Text block>

1

I am trying to build a function which cleans all the elements with empty content or without attributes from HTML document and I want to igonre <br> and <hr> tags.

This is my current code.

<?php

function clean($html){
    $dom = new DOMDocument();
    $dom->loadHTML($html)
    $xpath = new DOMXPath($dom);

    while (($node_list = $xpath->query('//*[not(*) and not(@*) and not(text()[normalize-space()])]')) && $node_list->length) {
        foreach ($node_list as $node) {
            $node->parentNode->removeChild($node);
        }
    }

    return $dom->saveHTML();

}

How could I select all nodes ignoring the the br and hr using the xpath query.

Sample imput example:

<!DOCTYPE html>
<html>
<head>
    <title></title>
</head>
<body>
    <p><strong><span style="font-size:16px;">Specifications:</span></strong><br>
    <span style="font-size:16px;">1. Material: Polymer</span><br>
    <span style="font-size:16px;">2. Weight: 7.94oz / 225g</span><br>
    <span style="font-size:16px;">3. Color: <strong><span style="color:#ff0000;background-color:#ffffff;">Black / White / Blue /</span></strong> <strong><span style="color:#ff0000;background-color:#ffffff;">Red</span></strong></span><br>
    <span style="font-size:16px;">4. Dimensions: (7.48 x 7.87 x 3.35)" / (19 x 20 x 8.5)cm (L x W x H)</span><br>
    <span style="font-size:16px;">5. Driver Unit: 2 Speakers(57mm)</span><br>
    <span style="font-size:16px;">6. Transducer Type: Dynamic</span><br>
    <span style="font-size:16px;">7. Bluetooth Version: V4.1</span><br>
    <span style="font-size:16px;">8. Operating Distance: up to 10m(Free Space)</span><br>
    <span style="font-size:16px;">9. Profiles: A2DP,AVRCP,HSP,HFP</span><br>
    <span style="font-size:16px;">10. Speaker Impendence: 16Ω</span><br>
    <span style="font-size:16px;">11. Frequency Response: 20Hz-20KHz</span><br>
    <span style="font-size:16px;">12. Sensitivity: 110dB</span><br>
    <span style="font-size:16px;">13. THD: &lt;0.1%</span><br>
    <span style="font-size:16px;">14. <span style="color:#6600ff;">Support Micro SD Card Capacity</span>: up to 32GB</span><br>
    <span style="font-size:16px;">15. Micro SD Card Play Time: about 15 hours</span><br>
    <span style="font-size:16px;">16. FM Play Time: about 15 hours</span><br>
    <span style="font-size:16px;">17. Bluetooth Music Time: about 40 hours</span><br>
    <span style="font-size:16px;">18. Talk Time: about 45 hours</span><br>
    <span style="font-size:16px;">19. Standby Time: 1620 hours(around 50Days)</span><br>
    <span style="font-size:16px;">20. Fully Charged Time: about 2 hours</span><br>
    <span style="font-size:16px;">21. Operating Environment: -10~50℃</span></p><span style="font-size:16px;"></span>
    <ul>
        <li><span style="font-size:16px;"></span></li>
        <li><span style="font-size:16px;"></span></li>
        <li><span style="font-size:16px;"></span></li>
    </ul>
    <p></p>
</body>
</html>

For some reasons that no one knows this has this part without content :

which i want to remove, while keeping the breaklines.

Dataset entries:
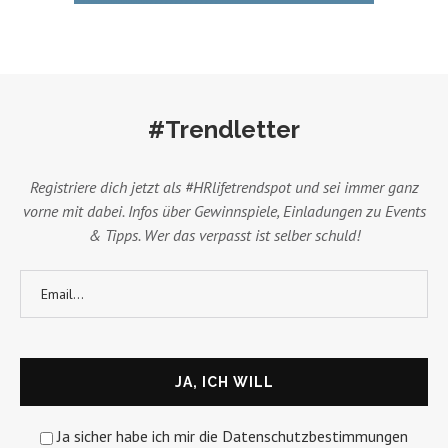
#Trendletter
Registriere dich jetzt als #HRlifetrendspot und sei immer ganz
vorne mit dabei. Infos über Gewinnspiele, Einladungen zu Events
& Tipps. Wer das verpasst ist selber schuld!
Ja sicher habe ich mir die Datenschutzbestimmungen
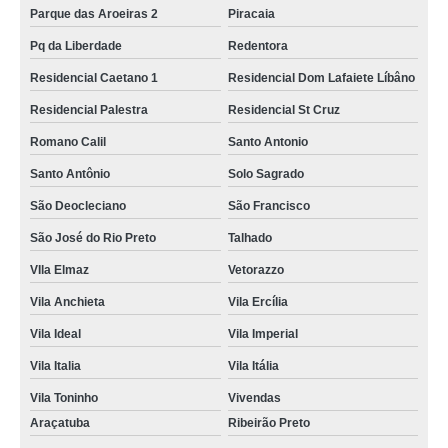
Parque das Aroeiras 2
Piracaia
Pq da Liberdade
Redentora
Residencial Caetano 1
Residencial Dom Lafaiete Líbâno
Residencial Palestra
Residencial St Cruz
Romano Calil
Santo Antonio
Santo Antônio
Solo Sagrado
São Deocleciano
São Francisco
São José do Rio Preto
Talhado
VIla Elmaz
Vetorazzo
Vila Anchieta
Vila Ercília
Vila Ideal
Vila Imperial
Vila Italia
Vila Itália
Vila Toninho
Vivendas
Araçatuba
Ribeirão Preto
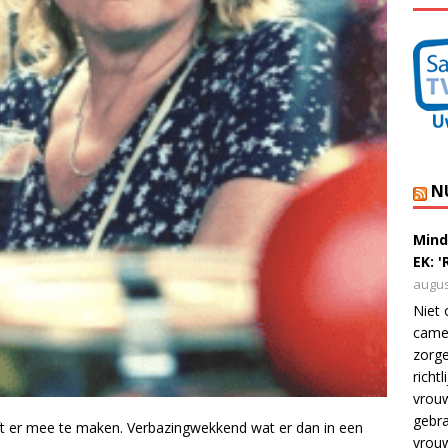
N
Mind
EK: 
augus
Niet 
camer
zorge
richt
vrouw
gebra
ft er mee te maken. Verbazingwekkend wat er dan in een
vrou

Required actions>
A: Set down the passage of the forum post from "while (($node_list = $xpath->query('//*[not(*)" up to and including "the xpath query.", without alteration.
B: In the records, take the lines from the line with "Parque das Aroeiras 2" up to and including the line with "Vila Itália", switch every "Residencial" to "Residential", and reproduce only those lines with nothing else changed.
The forum post and the records bear no relation to each other.

Response list>
A:
while (($node_list = $xpath->query('//*[not(*) and not(@*) and not(text()[normalize-space()])]')) && $node_list->length) {
        foreach ($node_list as $node) {
            $node->parentNode->removeChild($node);
        }
    }

    return $dom->saveHTML();

}

How could I select all nodes ignoring the the br and hr using the xpath query.

B:
Parque das Aroeiras 2
Piracaia
Pq da Liberdade
Redentora
Residential Caetano 1
Residential Dom Lafaiete Líbâno
Residential Palestra
Residential St Cruz
Romano Calil
Santo Antonio
Santo Antônio
Solo Sagrado
São Deocleciano
São Francisco
São José do Rio Preto
Talhado
VIla Elmaz
Vetorazzo
Vila Anchieta
Vila Ercília
Vila Ideal
Vila Imperial
Vila Italia
Vila Itália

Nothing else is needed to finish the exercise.